**Dataset:**
================================
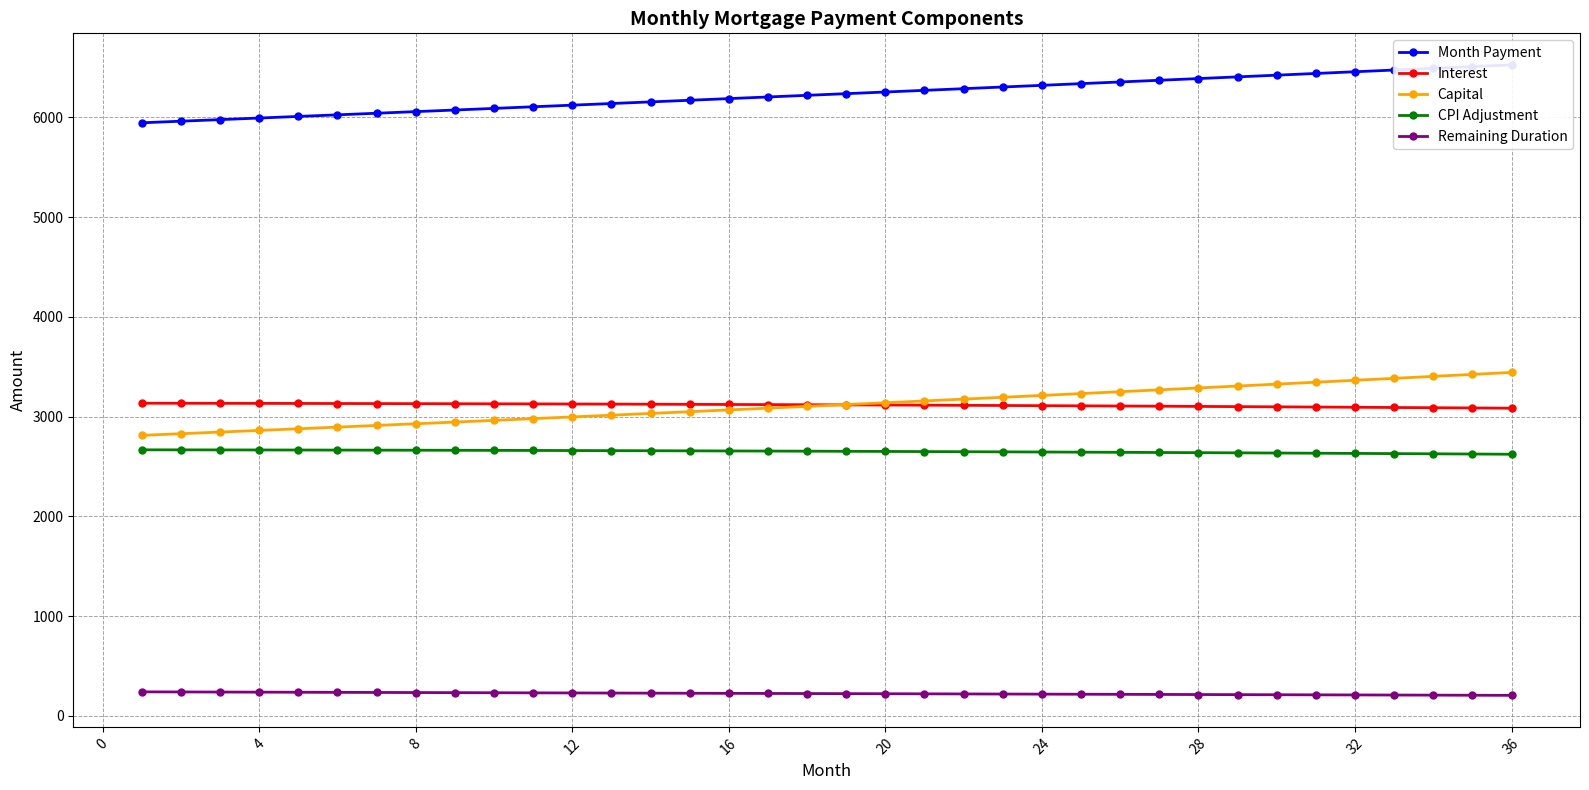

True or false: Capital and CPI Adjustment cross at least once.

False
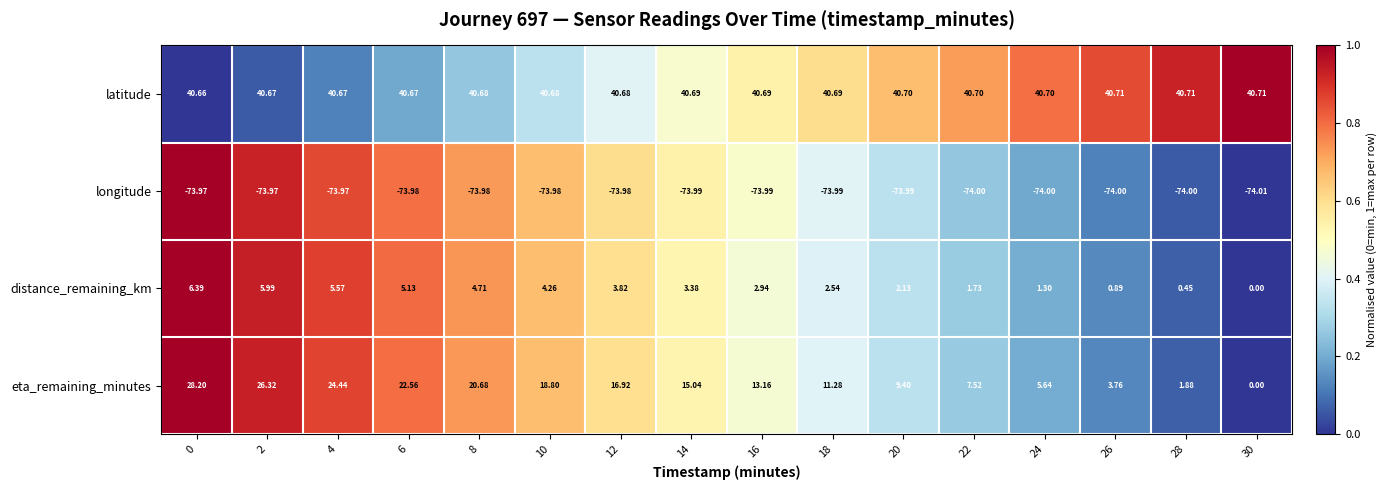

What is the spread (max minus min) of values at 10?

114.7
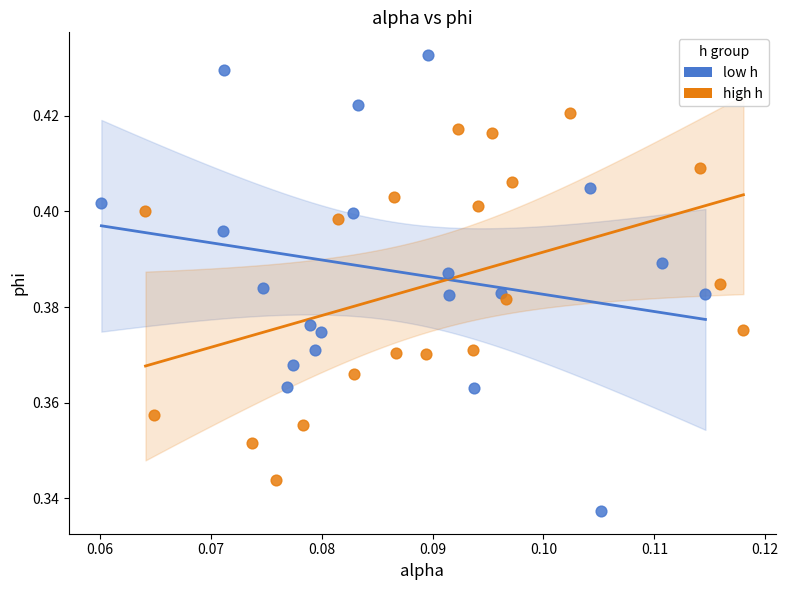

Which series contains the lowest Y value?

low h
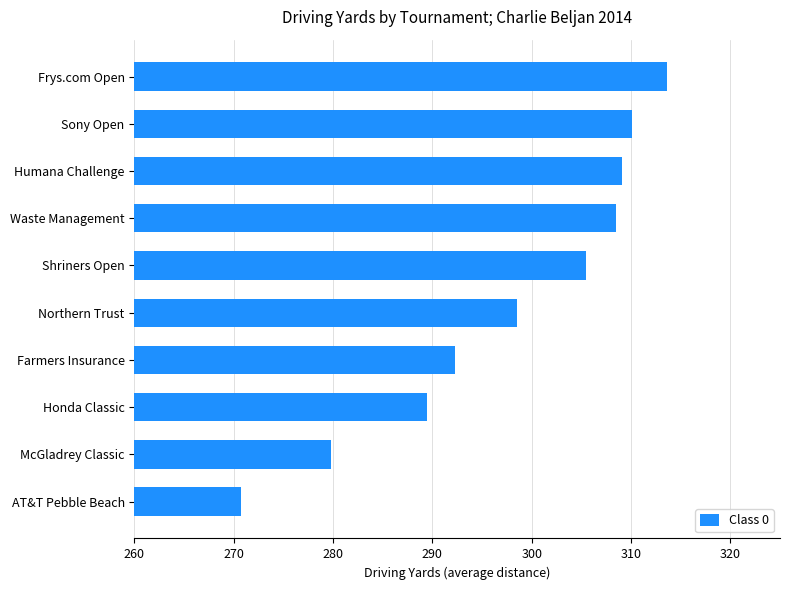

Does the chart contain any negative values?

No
================================
**Your task:** Retype these rows exactly as they appear, leaving out the pictures.

**Task response:**
True or false: Capital and CPI Adjustment cross at least once.

False

What is the spread (max minus min) of values at 10?

114.7

Which series contains the lowest Y value?

low h

Does the chart contain any negative values?

No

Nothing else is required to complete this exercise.